Using thin-film piezo material micro-acoustic technology, Qualcomm ultraBAW filters combine a small footprint with innovative thermal module technology improvements for high power efficiency and long battery life. Additionally, as the latest addition to Qualcomm Technologies’ industry-leading suite of modem-to-antenna solutions, Qualcomm ultraBAW will allow OEMs to bring high-performance 5G and Wi-Fi to multiple product verticals including mobile, automotive, laptops, tablets, customer premises equipment (CPE), small cells, fixed wireless access (FWA), and IoT.

“Our new generation RF filter solutions are crucial in the expansion of 5G beyond mobile. We’ve seen tremendous success with our Qualcomm ultraSAW technology for sub-3 GHz, and now with Qualcomm ultraBAW we’re able to offer superior performance up to 7 GHz,” says Christian Block, senior vice president and general manager, RFFE, QUALCOMM Germany RFFE GmbH. “Qualcomm Technologies is working with industry-leading OEMs to develop the next generation of connected devices, allowing consumers to seamlessly enjoy peak performance from 5G NR and Wi-Fi networks, wherever they’re streaming videos, downloading files, or enjoying extended reality experiences.”

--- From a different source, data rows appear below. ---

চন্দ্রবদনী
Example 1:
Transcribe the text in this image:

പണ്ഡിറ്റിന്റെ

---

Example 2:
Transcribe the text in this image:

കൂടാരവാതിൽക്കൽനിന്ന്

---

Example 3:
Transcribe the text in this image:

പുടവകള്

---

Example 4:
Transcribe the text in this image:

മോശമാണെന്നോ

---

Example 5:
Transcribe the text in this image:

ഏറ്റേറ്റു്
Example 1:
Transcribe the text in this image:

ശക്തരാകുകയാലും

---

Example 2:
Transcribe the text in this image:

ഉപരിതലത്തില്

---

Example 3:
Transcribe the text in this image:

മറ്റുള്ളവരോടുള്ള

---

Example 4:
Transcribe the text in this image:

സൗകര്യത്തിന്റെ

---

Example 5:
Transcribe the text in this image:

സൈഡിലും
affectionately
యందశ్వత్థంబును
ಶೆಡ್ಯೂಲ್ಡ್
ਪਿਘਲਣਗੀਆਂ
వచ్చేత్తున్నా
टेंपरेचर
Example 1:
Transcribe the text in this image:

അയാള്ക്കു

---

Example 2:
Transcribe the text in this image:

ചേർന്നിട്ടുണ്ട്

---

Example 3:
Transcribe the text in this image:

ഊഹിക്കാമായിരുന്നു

The new Qualcomm ultraBAW RF filters join Qualcomm ultraSAW and numerous other RF front end components in Qualcomm Technologies' comprehensive antenna-to-modem RF solution portfolio, which continuously deliver breakthrough innovations, performance, and power efficiency.

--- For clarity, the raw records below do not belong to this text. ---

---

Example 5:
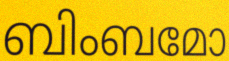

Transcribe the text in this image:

ബിംബമോ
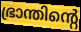
ഭ്രാന്തിന്റെ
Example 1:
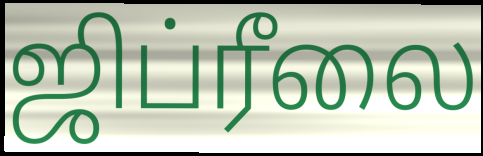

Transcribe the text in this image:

ஜிப்ரீலை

Qualcomm ultraBAW increased performance at high frequencies at the filter element level directly impacts the benefits for Qualcomm Technologies’ cutting-edge RFFE product portfolio and 5G Modem-RF Systems further. We are integrating Qualcomm ultraBAW technology across our product line including power amplifier modules, diversity modules, Wi-Fi (modules/extractors/filters) and discrete filters. Qualcomm ultraBAW also equips our recently launched power amplifier module (Qualcomm® QPM6679), enabling high power handling with high frequency support in very small acoustic structures.

Products enabled with Qualcomm ultraBAW filter technology are currently sampling to customers. Commercial devices featuring the technology are expected to launch in the second half of 2022.